Né le 3 mars 1973 à Luxembourg, Xavier Bettel est encore adolescent quand il entre en politique. A 15 ans, il adhère au Parti libéral (DP), l'opposant historique des chrétiens sociaux. Jean-Claude Juncker est déjà ministre.
Trois ans plus tard, il est vice-président des jeunesses libérales, avant d'en devenir président jusqu'en 2002. Il a pris la présidence du parti en février.
Il n'a que 26 ans quand il décroche un siège de député. Il sera réélu en 2004 puis en 2009. Il est alors porté à la tête du groupe parlementaire du principal parti d'opposition. Mais Xavier Bettel n'a jamais été ministre, les libéraux étant dans l'opposition depuis neuf ans.
Au niveau local, il entre aussi en 1999 au conseil municipal de sa ville natale. Il en devient maire à la surprise générale en 2011, à 38 ans. Jouant déjà la carte du renouvellement, il a largement devancé le bourgmestre sortant, libéral comme lui, mais en poste depuis 12 ans.
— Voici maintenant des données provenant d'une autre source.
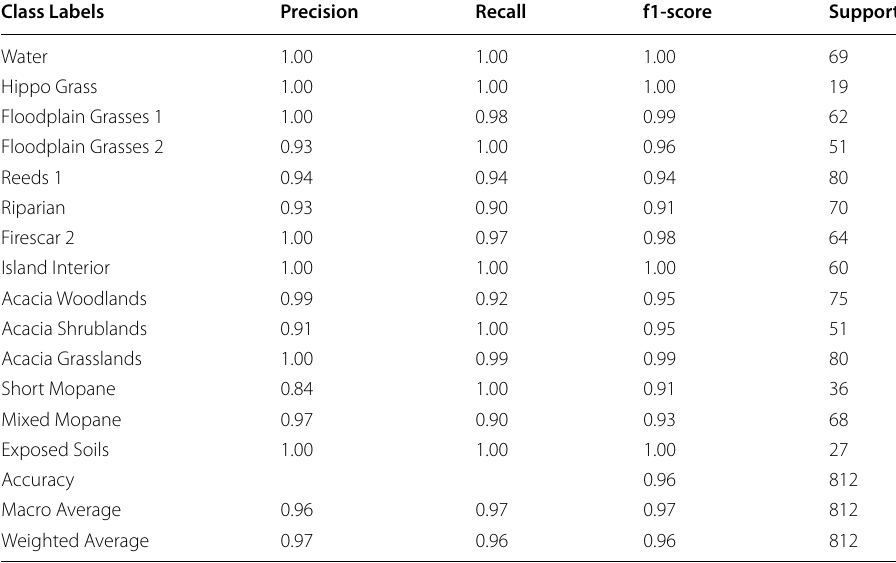
Table 16 Detailed classification test results for the Botswana Dataset in terms of Precision, Recall, and F1-Score. Testing was done with PCA 30 CEU-Net no-patching with a 75%/25% Training/Testing split Class Labels Precision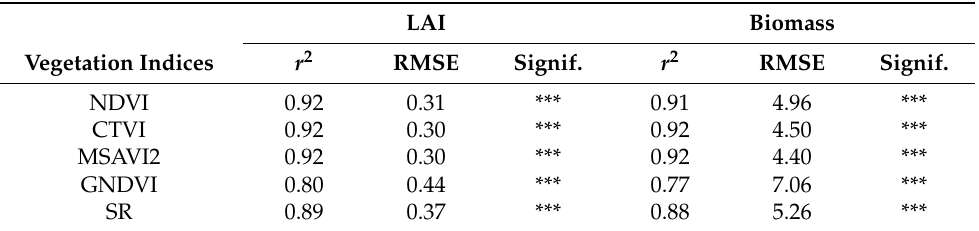
Table 4. Correlations accuracies between predicted Leaf area index (m 2 m − 2 ) and shoot biomass (g per plant) using calibration models and the measured data in the 2019 validation field trial (n = 60).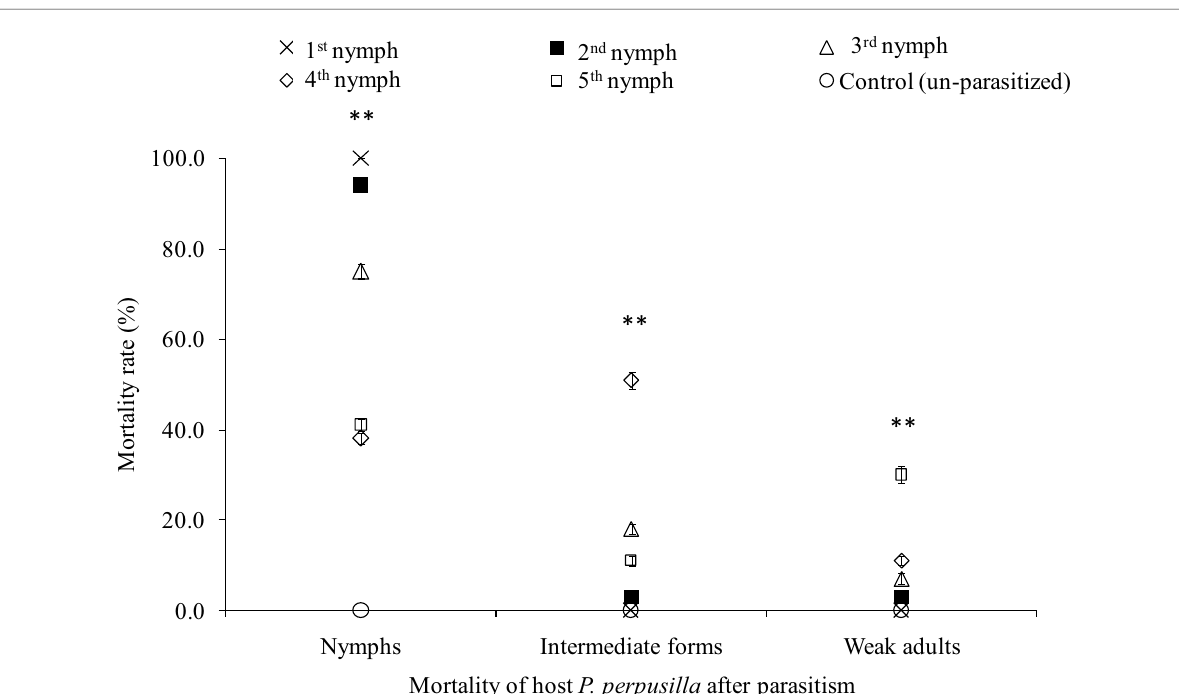
The longevity of parasitized males was significantly longer ( 7.15 days) than the un-parasitized males. Simi- + larly, parasitized females survived for a longer period ( 5.26 days) as against un-parasitized ones (Table 2). +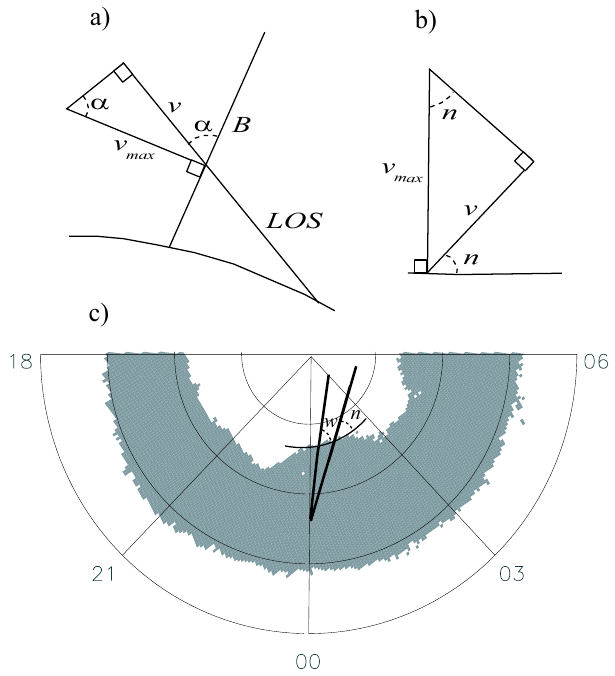
Fig. 3. The angles to consider when estimating the ion flow perpen- dicular to the magnetic field and the open-closed boundary. ( a ) α is the angle between the magnetic field line and the measured line- of-sight flow velocity. ( b ) n is the angle between the open-closed boundary and the north beam of the EISCAT VHF radar. ( c ) All counts above the noise threshold of FUV WIC (21:59:57 UT) are shown in grey. The straight solid lines show the west and north beam of the EISCAT VHF radar and the curved solid line shows the smooth open-closed boundary along the two line of sights. The angles between the line of sight and the boundary for the west and north beam are denoted w and n , respectively. In a) and b) we have indicated the maximum velocity given this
A la tête d'une coalition municipale avec les Verts, autre parti d'opposition à l'alliance chrétiens sociaux/socialistes au niveau national, M. Bettel a contribué à redynamiser le centre de la capitale, qui avait la fâcheuse réputation de se transformer en ville morte après la sortie des bureaux. Les magasins sont désormais ouverts plus tard le soir et certains dimanches.
Avocat parallèlement à ses mandats politiques jusqu'en 2011, il s'était spécialisé dans les affaires pénales, et non dans la finance ou les affaires, qui ont fait la réputation et la fortune du Grand-Duché.
Né d'un père luxembourgeois négociant en vins et d'une mère française d'origine russe, il a commencé ses études de droit public et de sciences politiques à Nancy, en France, avant de poursuivre à l'Université Aristote de Thessalonique, en Grèce, où il a obtenu une maîtrise en droit public et droit européen, mais aussi des diplômes en droit maritime et en droit ecclésiastique.